Dylan bundan 52 yıl öncesinin Sartre hadisesini kaale alıyor mu, bilmiyoruz. Ama bugün kendisi Nobel Edebiyat Ödülü'ne layık görüldüğünde, sanki Sartre'ı izliyor. Hatta daha ileri gidiyor; ödülü geri çevirmek yerine, yokmuş gibi davranıyor. Ne bir beyanat verdi ne de İsveç Akademisi'nin telefonlarını yanıtladı. Resmî Bob Dylan sitesinde bir ara ödüle atıf yapıldı ama hemen sonra kaldırıldı. Kaldırtan bizzat kendisi miydi, belli değil.
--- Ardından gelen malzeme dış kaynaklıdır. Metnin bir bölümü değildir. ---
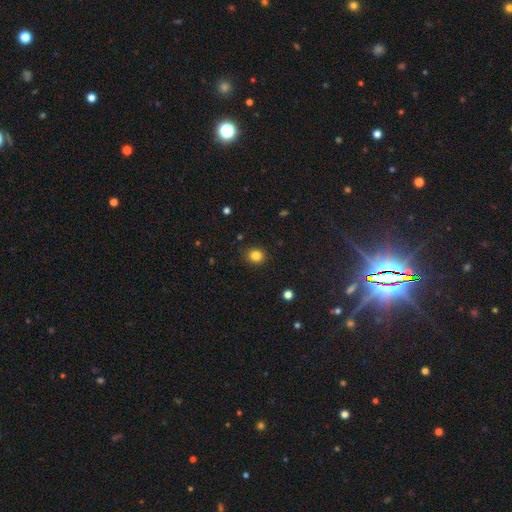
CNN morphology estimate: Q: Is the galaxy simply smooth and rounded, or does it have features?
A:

Ödüllendirdikleri tarafından minnetle karşılanmaya alışkın olan İsveçlilerin ise sabrı tükeniyor. Akademi'nin bir üyesi Dylan'ın davranışını "nezaketsiz ve küstahça" bulduğunu söyledi.
İşin bu hale gelmesinde bir tür şiirsel adalet var. Toni Morrison'un 1993'te Nobel almasından bu yana, yani yaklaşık çeyrek yüzyıldır, Nobel komitesi Amerikan edebiyatı yokmuş gibi davranıyor. Şimdi bir Amerikalı çıktı Nobel komitesi yokmuş gibi davranıyor. Ödülün Dylan'a verilmesi, bugüne kadar aday gösterilen tüm büyük Amerikan yazarlarına ve şairlerine hakaret addedildi. Neredeyse açık olarak verilen mesaj, geleneksel anlamda Amerikan edebiyatının yeteri kadar iyi olmadığıydı. Bu her ne kadar saçma bir düşünce de olsa, İsveçlilerin sahiplendikleri bir görüş: 2008'de Akademi'nin daimi sekreteri Horace Engdahl, "edebiyat alanı içindeki büyük diyaloğa Amerikan yazarları gerçekte katılmıyorlar" dedi ve bu "cehalet" onları kısıtlıyor diye ekledi.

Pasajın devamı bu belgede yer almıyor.